Сумерки жизни (Локк) - страница 7

Фелиция с удовольствием согласилась. Госпожа Бокар была довольно стеснительной соседкой. Слова ее сыпались, как мякина по ветру, и напоминали эту картину, как по существу, так и по форме; то немногое, что Фелиция со своим школьным знанием французского в состоянии была уловить, мало удовлетворяло ее.

— Как мне благодарить вас за вашу доброту? — спросила она несколько позже, прежде чем они разошлись на ночь.

— Зовите меня иногда Екатериной, — ответила та. — Я, знаете ли, не совсем еще, не совсем стара, и, милое дитя, это мне будет приятно.

Фелиция отправилась спать, чувствуя себя более счастливой, чем когда-либо за все время своего пребывания в Женеве. Однако много еще мыслей проходило перед ее закрытыми глазами. Она готова была жалеть госпожу Попеа за испытанные ею неудачи, но миссис Степлтон забыла объяснить ей связь между неудачной жизнью и „Le Journal Amusant". Если последний служил необходимым утешением, это говорило о неожиданных ужасах, которые привносят с собою неудачи.

II

Екатерина

„Не растрачивай своей жалости на меня, — писал старый мистер Четвинд своему сыну Рейну, оксфордскому доценту. — Здесь не эвксинское изгнание, но если бы даже я был изгнанником, то здесь имеется компенсация. На старости лет я влюбился. Она — молодая англичанка с темными волосами, темными глазами и свежим цветом лица, и в последнее время она сидит рядом со мной за обедом. Благодаря ей произошла перемена в моем обеденном настроении. Я говорю и делаю всевозможные глупости. Я сам себя вчера поймал за чисткой сюртука перед появлением к обеду. Скоро я стану носить цветок в петлице. Я уже получаю букеты.

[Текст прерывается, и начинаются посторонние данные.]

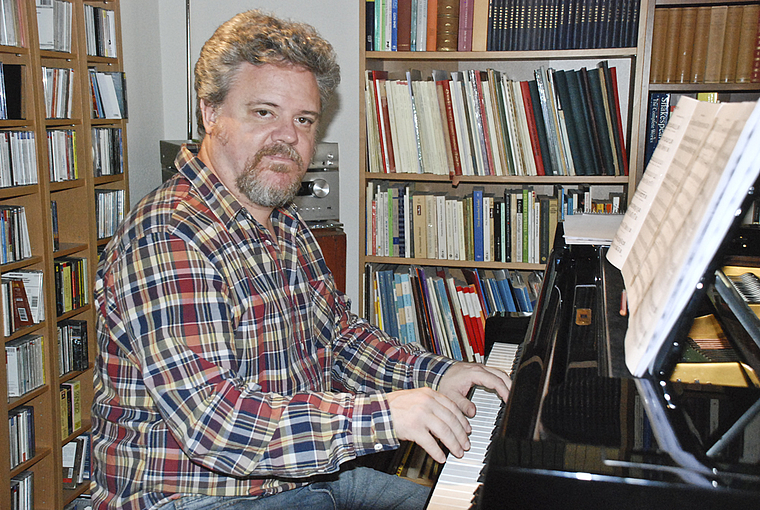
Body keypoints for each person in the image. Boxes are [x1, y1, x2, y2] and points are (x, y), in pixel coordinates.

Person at [91, 10, 511, 510]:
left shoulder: (286, 224)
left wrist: (436, 374)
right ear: (210, 113)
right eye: (264, 112)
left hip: (298, 481)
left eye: (304, 119)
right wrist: (385, 416)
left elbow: (339, 339)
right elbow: (215, 422)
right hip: (191, 497)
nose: (288, 137)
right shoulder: (168, 234)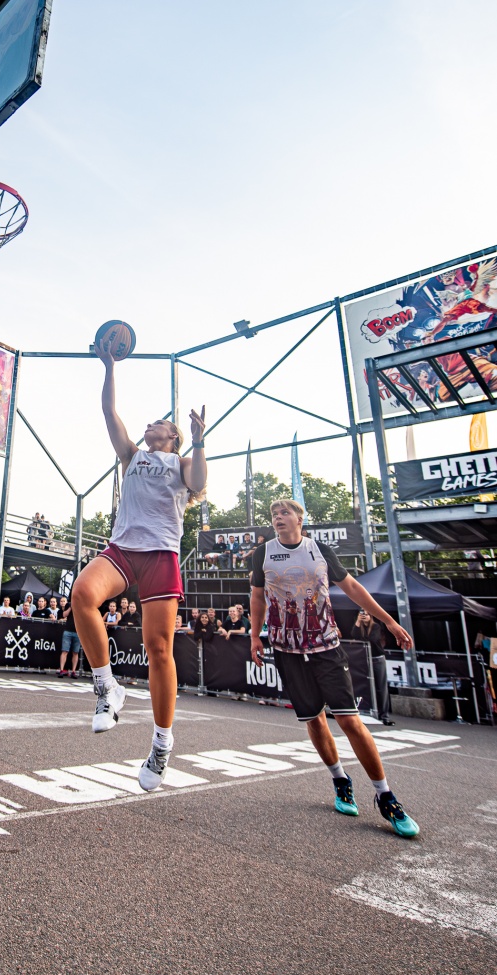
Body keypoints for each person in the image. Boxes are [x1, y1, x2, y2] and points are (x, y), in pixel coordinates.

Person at [71, 345, 207, 792]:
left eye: (158, 423)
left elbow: (199, 482)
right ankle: (106, 687)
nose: (150, 424)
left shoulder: (182, 462)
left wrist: (200, 441)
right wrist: (110, 367)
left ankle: (162, 743)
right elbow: (109, 412)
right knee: (82, 595)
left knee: (159, 649)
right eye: (149, 422)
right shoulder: (132, 455)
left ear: (172, 436)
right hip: (123, 548)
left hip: (161, 555)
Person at [249, 497, 419, 838]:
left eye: (284, 512)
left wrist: (388, 621)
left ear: (300, 519)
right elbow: (256, 596)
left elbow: (352, 587)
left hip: (326, 646)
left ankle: (385, 795)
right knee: (314, 719)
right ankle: (340, 780)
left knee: (349, 720)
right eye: (274, 514)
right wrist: (255, 635)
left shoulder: (319, 550)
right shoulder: (263, 553)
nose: (278, 517)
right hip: (286, 649)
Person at [59, 601, 82, 678]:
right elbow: (64, 615)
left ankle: (73, 671)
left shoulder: (81, 604)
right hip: (68, 630)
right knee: (64, 651)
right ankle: (61, 670)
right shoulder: (68, 604)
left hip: (77, 631)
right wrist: (71, 607)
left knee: (75, 652)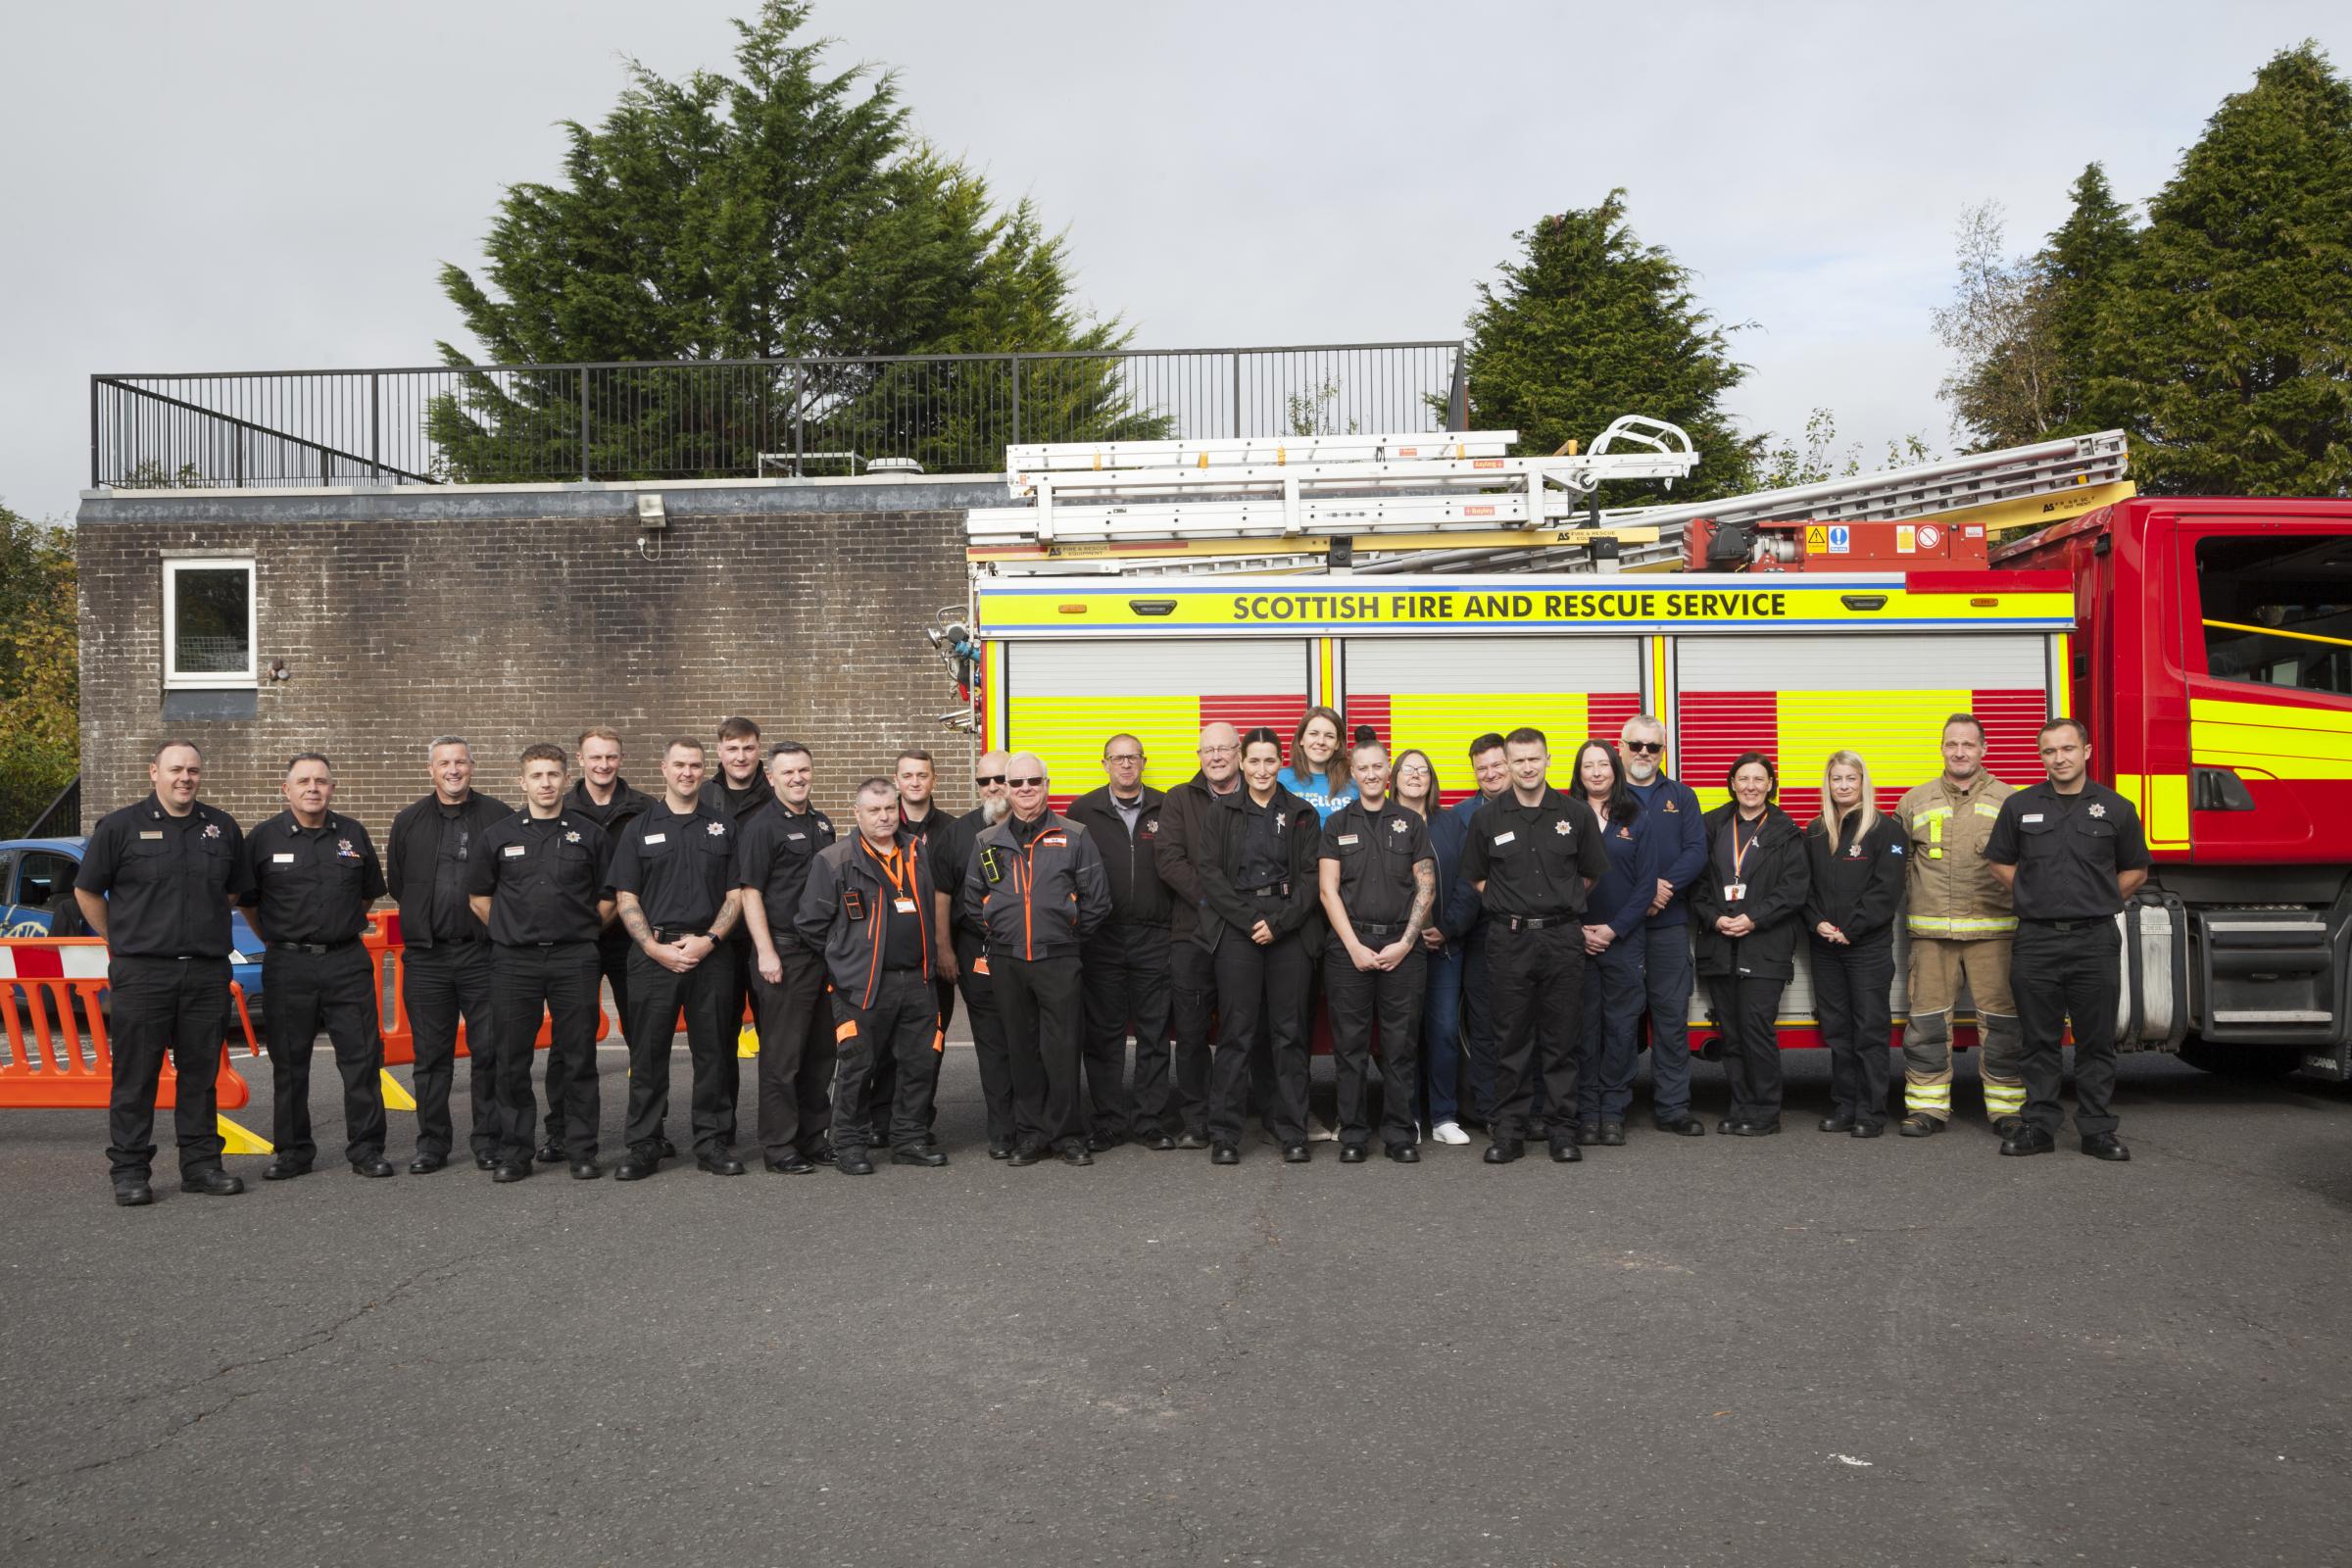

Неведение моей молодой девицы очаровательно; оно нас сближает. Молодые оксфордские девицы, которые станут распространяться перед тобой о прелести своих бесед с милым профессором, плохо знают, какие злые сатирические мысли они оставляют после себя в голове милого профессора. Но эта, право, ни малейшего желания не имеет научить меня чему-нибудь. Подумай только! Она совсем из эпохи Гомера. Я сказал ей, что она мне напоминает Навзикаю. Вместо того, чтобы ухватиться за это, как за предлог для пространной речи о новых теориях женского образования, она мило спросила меня, кто такая Навзикая. Это поразительно! Одним словом, мой милый Рейн, если ты дорожишь местом, которое занимаешь в сердце твоего старика отца, ты должен возможно ускорить свой обещанный приезд".

Этот старый ученый, сердце которого завоевала Фелиция, был заметной фигурой в пансионе. Все дамы знали, что он был профессор, страшно ученый, и что он писал научное сочинение, ради которого половину своего времени проводил среди заплесневелых рукописей библиотеки женевского университета. Вследствие этого они смотрели на него с известным благоговением. Они почти не видели его, если не считать того времени, когда все собирались к столу, и тогда только те, кто сидел недалеко от него, могли вдоволь пользоваться его обществом. Иногда, в редких случаях, он после обеда являлся в салон, где садился за пикет с госпожой Попеа, явно изысканное поведение которой в таких случаях служило предметом злорадного удовольствия для прочих. Но обычно он удалялся к себе в комнату, к своим занятиям.